Pour son deuxième long-métrage, La French, Cédric Jimenez s’attaque à un sujet bien connu des amateurs de polars, le milieu mafieux marseillais des années 70, la French Connection dont l’incarnation cinématographique la plus fameuse est certaine French Connection de William Friedkin avec Gene Hackman. Le duo Dujardin/Lellouche se retrouve pour la troisième fois derrière l’écran, sûrement pour leur meilleur collaboration.
En 1975, à Marseille, ville sous le mandat de Gaston Deferre (Féodor Atkine dont on a parlé pour Dans la cour), bientôt ministre de l’Intérieur de François Mitterrand, Pierre Michel (Jean Dujardin dont on a parlé pour Monuments Men), jeune juge aux affaires des mineurs est promu juge du grand banditisme. Sensible aux ravages de la toxicomanie, il est déterminé à s’attaquer à Gaëtan Zampa (Gilles Lellouche) qu’il considère être le parrain de la Mafia qui contrôle le trafic d’héroïne entre la France et les États-Unis.
Pierre Michel (Jean Dujardin)
La French a une qualité qui est tout à la fois un défaut, Pierre Michel et son Némésis Gaëtan Zampa subissent exactement le même traitement scénaristique. Les deux hommes sont mis en scène au travail comme dans leur vie privée. Cela à l’avantage de les rendre proche du public et de favoriser l’immersion dans l’époque et le milieu décrit mais devient également un inconvénient en faisant du parrain mafieux un type comme les autres. Ce procédé échaudé est efficace lorsqu’il est couplé à une violence exacerbée émergeant d’un seul coup. Il met alors en lumière l’ambiguïté et la folie sous-jacente du malfrat. Mais dans La French, le caractère horrible de son commerce ne prend jamais le dessus sur son aspect de bon père de famille. Les scénaristes ont sûrement voulu faire de Zampa un homme intelligent trompant tout le monde sur sa vraie nature. Malheureusement, le spectateur finit aussi par s’y perdre.
Pierre Michel (Jean Dujardin) et José Alvarez (Guillaume Gouix)
Cependant, Dujardin comme Lellouche, au physique très ressemblant, conviennent à merveille pour jouer ces rôles et sont bluffants. La French reste un bon polar, bien au-dessus de la majeure partie de la production française dans ce genre. Bien documenté, le film fourmille de référence à de tristes événements bien réels. Il retranscrit avec vraisemblance toute une époque, romançant certains instants de l’histoire que la justice française n’a pas élucidé. Là où La French est le plus intéressant, c’est certainement dans son exploration des collisions entre mafia et pouvoir politique. Sans ambiguïté, Jimenez remet sur le tapis la probité toute relative de Gaston Deferre. Celui-là même qui, une fois devenu ministre de l’Intérieur, put mettre un terme à la French Connection par une série de coup de filet incroyablement bien venu pour sa carrière. A la tête d’une brigade de police corrompu, issu de la mafia corse, on retrouve Ange Mariette interprété par Gérard Meylan, un des acteurs fétiches de Robert Guédiguian (et que l’on a présenté dans l’article sur Au fil d’Ariane). Rappelons que cette corruption sévissait des deux cotés de l’Atlantique, nous vous invitons à aller voir Secret d’État à ce sujet. Il aura fallu la mort du juge Michel, homme intègre ayant heurté trop de sensibilité, pour que les pouvoirs publiques s’investissent vraiment dans la lutte contre l’héroïne.
Gaëtan Zampa (Gilles Lelouche)
Concluons que La French n’est pas le film coup de poing qu’on nous a vendu.
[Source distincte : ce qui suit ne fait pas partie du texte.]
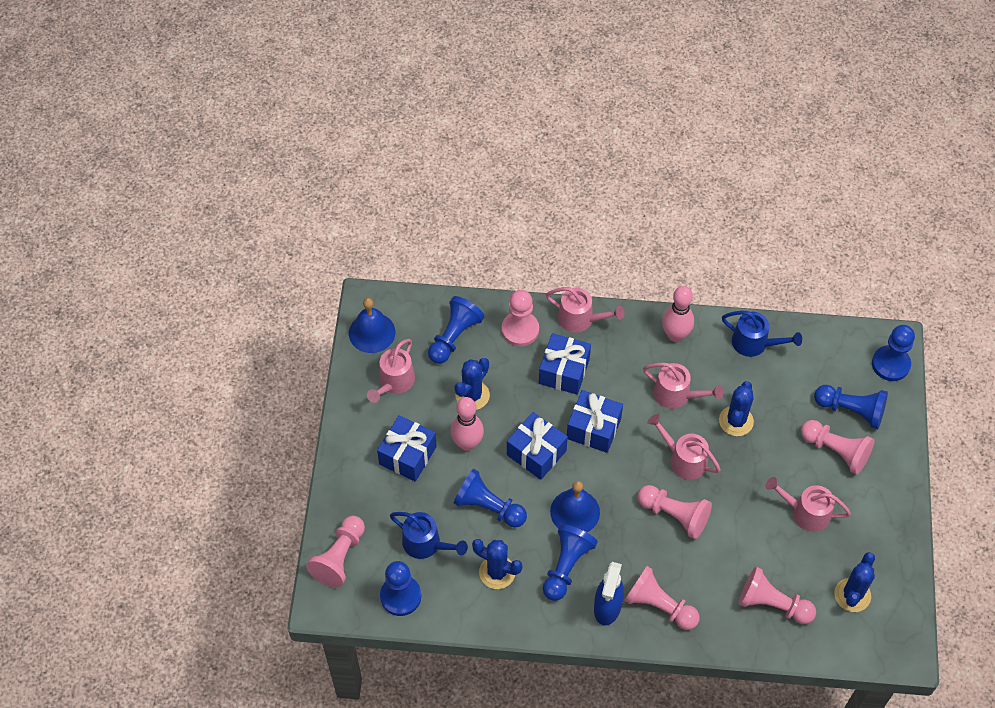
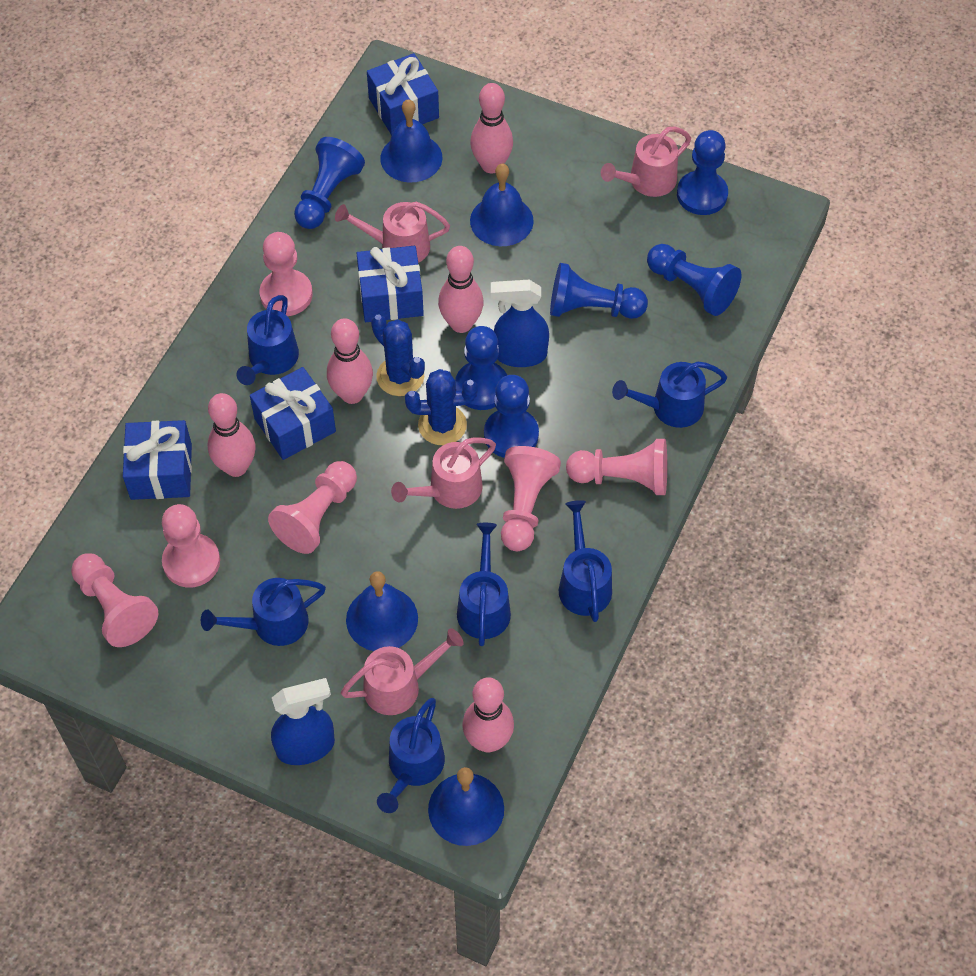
blue bell: 2 -> 4
blue cactus: 4 -> 2
blue spray bottle: 1 -> 2
blue watering can: 2 -> 6
pink bowling pin: 2 -> 5
pink watering can: 5 -> 4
Si le milieu est sulfureux, le personnage campé par Lellouche ne l’est pas tant que ça. Toutefois, La French gagne ses lettres de noblesses sur un autre terrain, celui de la chronique policière réaliste, aidée par une interprétation très juste et une réalisation à la fois classique et soignée nous menant doucement à une conclusion connue d’avance sans que jamais l’on ne s’ennuie le moins du monde.